We have a core team of Teya Simone, Jay Lowe, Sarah Kelly and myself. We're basically all geeky creative friends who LOVE gaming. I tend to come up with the concepts of the shows, though it's a total collaboration. They are filmed at my photography studio then I edit and upload them. 

What is your background in gaming?
Well, I can’t prove it but I once held the world record on a game called Tron (based on the original film); I was seventeen, and I’ve been playing ever since. I consider it an art form and give it a lot of credence. I still look at gaming with wonder, and I am amazed at how far it has come, especially in terms of social acceptance. I have been making video game content for YouTube for a while now, as well as some fan films based on PacmanTomb Raider, and Hitman. I enjoy shooting and editing, I’m a freelance film maker, and I get to work with lots of creative people, actors, audio guys, writers, etc, and quite a few of them love gaming, so I thought it was a good idea to merge my hobbies into one passion project - hence Game On.

Is there a particular day people should look out for new content?
We did start off making weekly shows, filming Mondays and uploading Wednesdays but that has slowed right down, as were all busy on other projects. We did say at the beginning that we’d only work on Game On within our comfort zones, because we didn’t want to put any pressure on our hobbies or friendships.
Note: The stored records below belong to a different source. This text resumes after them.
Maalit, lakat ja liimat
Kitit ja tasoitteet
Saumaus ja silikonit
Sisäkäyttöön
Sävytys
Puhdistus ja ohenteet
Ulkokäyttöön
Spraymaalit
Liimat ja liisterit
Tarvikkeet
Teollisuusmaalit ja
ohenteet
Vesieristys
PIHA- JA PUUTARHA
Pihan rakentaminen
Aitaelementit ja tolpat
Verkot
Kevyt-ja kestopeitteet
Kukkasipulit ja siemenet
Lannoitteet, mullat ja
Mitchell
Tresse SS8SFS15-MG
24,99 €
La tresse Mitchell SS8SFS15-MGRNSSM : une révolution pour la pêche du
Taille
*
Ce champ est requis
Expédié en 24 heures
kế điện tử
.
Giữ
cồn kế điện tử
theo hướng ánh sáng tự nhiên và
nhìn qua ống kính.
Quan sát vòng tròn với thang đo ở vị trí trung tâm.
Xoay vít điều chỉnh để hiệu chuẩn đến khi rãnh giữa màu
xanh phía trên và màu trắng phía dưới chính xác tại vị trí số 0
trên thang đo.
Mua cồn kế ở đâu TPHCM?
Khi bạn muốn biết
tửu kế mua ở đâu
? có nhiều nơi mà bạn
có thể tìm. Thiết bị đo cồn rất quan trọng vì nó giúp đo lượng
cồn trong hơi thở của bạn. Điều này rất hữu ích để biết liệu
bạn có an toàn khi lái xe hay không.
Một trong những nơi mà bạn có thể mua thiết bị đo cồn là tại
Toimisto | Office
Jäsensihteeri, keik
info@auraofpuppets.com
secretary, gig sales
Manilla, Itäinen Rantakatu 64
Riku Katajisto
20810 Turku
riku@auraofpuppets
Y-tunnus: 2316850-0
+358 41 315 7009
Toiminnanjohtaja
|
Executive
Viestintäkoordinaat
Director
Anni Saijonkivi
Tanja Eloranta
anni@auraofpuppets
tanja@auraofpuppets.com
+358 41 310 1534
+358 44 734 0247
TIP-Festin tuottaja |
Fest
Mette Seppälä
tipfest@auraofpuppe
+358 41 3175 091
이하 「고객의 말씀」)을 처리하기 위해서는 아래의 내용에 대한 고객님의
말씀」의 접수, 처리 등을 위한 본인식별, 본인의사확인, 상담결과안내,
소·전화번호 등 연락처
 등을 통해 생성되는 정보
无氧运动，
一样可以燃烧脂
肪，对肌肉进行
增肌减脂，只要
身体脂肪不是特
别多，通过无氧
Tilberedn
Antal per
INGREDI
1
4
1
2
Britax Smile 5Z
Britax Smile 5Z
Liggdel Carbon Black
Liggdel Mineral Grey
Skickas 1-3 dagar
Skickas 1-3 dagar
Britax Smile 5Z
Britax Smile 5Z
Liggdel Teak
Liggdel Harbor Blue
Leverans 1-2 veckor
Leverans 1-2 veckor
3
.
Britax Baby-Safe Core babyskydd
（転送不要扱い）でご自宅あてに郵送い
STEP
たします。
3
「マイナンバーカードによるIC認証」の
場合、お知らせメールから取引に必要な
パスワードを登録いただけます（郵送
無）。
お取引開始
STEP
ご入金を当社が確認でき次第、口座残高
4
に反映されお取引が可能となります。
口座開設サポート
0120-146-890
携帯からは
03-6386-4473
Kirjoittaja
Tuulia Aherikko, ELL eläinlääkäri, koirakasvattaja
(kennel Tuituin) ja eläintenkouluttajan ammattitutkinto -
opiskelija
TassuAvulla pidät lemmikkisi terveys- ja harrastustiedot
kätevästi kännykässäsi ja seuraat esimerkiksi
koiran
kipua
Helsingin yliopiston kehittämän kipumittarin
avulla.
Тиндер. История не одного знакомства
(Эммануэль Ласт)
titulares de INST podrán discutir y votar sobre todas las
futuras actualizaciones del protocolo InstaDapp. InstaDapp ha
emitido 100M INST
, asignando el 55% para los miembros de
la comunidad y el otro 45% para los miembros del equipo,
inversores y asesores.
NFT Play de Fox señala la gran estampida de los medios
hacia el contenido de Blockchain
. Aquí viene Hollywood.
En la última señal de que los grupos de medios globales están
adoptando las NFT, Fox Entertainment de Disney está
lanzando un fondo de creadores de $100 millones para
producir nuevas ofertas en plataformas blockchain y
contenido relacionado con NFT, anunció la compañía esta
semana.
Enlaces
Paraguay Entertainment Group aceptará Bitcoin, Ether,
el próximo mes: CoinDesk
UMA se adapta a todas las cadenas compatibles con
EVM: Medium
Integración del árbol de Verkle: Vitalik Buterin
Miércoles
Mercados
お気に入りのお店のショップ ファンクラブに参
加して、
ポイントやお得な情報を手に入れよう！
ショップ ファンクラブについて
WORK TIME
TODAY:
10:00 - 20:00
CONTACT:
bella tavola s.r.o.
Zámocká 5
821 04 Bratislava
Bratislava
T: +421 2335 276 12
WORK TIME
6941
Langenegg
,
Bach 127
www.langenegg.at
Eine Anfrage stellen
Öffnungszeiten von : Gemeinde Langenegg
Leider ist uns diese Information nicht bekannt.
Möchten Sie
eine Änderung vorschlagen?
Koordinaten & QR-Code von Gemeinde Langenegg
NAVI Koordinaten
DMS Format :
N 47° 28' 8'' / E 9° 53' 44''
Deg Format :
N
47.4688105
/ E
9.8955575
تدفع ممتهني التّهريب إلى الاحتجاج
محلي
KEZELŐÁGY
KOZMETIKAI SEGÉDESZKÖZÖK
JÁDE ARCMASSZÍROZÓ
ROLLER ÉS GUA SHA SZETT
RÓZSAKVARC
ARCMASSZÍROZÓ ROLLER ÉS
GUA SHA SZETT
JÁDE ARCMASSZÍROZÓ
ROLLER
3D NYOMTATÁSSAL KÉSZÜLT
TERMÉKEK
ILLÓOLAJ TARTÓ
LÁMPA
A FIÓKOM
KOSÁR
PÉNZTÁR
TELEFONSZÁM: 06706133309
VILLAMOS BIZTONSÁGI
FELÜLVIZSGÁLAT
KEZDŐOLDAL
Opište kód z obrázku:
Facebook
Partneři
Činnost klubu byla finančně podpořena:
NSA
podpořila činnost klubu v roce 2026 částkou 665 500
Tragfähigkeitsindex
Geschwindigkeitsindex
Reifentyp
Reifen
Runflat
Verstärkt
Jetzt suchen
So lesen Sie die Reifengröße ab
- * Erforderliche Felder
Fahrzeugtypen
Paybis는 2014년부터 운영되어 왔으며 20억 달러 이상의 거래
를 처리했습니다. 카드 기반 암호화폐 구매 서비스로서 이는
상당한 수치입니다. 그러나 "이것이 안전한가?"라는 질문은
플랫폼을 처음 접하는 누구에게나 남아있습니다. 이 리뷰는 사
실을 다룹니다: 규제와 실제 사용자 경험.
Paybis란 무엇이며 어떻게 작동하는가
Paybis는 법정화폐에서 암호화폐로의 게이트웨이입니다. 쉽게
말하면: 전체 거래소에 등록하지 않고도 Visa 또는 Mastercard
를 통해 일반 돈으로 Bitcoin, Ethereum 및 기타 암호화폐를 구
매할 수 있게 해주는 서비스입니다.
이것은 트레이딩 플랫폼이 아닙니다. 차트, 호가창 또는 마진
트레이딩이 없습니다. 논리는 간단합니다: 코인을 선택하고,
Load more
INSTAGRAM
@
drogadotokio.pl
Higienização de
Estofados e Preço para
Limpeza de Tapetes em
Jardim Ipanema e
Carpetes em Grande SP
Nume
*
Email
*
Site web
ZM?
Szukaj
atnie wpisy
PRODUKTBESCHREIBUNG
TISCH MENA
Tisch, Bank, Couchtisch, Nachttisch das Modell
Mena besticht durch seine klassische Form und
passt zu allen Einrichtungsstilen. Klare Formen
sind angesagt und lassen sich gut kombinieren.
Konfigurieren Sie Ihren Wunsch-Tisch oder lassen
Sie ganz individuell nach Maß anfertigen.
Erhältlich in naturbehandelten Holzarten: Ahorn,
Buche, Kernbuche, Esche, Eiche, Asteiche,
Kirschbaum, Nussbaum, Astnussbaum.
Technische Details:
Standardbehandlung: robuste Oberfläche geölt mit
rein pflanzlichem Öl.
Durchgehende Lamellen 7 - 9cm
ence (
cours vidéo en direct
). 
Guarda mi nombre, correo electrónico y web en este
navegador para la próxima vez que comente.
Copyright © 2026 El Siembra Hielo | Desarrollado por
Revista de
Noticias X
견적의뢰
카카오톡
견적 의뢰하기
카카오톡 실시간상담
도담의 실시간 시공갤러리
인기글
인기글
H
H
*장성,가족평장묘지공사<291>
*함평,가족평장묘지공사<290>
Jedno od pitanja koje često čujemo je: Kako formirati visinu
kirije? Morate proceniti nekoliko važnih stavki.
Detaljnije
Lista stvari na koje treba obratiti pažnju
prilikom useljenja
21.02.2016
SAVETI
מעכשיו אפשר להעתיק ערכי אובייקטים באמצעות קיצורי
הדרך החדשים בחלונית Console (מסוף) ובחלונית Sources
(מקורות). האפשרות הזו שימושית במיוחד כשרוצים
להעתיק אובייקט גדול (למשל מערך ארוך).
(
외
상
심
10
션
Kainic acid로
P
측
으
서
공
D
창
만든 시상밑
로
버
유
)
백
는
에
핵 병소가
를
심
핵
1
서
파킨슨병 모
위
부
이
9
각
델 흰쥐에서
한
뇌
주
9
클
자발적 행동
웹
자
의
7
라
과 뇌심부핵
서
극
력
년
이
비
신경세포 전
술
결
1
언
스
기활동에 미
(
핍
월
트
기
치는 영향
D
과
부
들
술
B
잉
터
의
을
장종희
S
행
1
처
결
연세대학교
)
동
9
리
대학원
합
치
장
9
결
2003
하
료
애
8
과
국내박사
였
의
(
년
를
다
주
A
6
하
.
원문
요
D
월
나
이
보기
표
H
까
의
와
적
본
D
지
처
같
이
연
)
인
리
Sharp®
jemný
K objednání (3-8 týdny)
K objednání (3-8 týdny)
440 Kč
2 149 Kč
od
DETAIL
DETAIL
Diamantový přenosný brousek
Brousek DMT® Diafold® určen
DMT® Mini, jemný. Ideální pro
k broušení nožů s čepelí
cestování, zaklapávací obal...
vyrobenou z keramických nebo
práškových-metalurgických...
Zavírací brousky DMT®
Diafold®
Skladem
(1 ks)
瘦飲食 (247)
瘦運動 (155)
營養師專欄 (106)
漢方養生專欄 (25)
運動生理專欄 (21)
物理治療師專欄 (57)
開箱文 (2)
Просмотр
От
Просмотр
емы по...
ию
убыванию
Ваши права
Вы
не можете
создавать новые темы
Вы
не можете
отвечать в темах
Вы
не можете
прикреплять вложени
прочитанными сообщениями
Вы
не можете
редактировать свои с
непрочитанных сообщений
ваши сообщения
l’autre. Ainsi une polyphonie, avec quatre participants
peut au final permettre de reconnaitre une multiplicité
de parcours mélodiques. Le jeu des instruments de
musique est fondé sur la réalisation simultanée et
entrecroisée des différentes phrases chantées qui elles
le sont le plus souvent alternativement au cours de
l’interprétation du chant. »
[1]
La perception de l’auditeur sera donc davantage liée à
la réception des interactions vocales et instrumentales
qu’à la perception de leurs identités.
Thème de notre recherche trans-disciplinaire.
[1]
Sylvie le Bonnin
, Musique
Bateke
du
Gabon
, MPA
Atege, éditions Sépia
What kind of things have you covered so far?
We mainly cover console gaming, mostly new releases, nostalgia, and opinions of the current state of the industry. I also like to get guest friends in the studio to give their takes on a particular game or subject. It’s a very open process, we must have had about fifteen different heads on screen so far. Were trying to avoid certain clichés of gaming on YouTube, like talking over full screen game footage, recording lets plays, and reportive journalism. There are plenty of channels you can get that kind of coverage from.

Do you plan to keep the show on YouTube or will you look to the transfer it to a TV channel eventually?
Game On actually started as a pitch to Notts TV. We created a (unseen) pilot and had initial talks as they liked our presenter (Teya) and the format, but it soon became apparent that producing a show for them would become a full time job, so for now I haven’t chased that up. Though, I might be submitting the pilot to the national TV stations soon so get a feel for the process. It has quite high production values, I’ll probably release it online at some point.

Nottingham has a good gaming presence currently. Have you, or will you, get involved with The National Video Game Arcade and GameCity? 
We did have those plans but wanted to wait until we’d built up a bigger audience first; something that takes more time than we currently have. We really need someone who’s good at social media and marketing to get us seen by a larger spread of people but there’s no rush; all good things take time, as you know.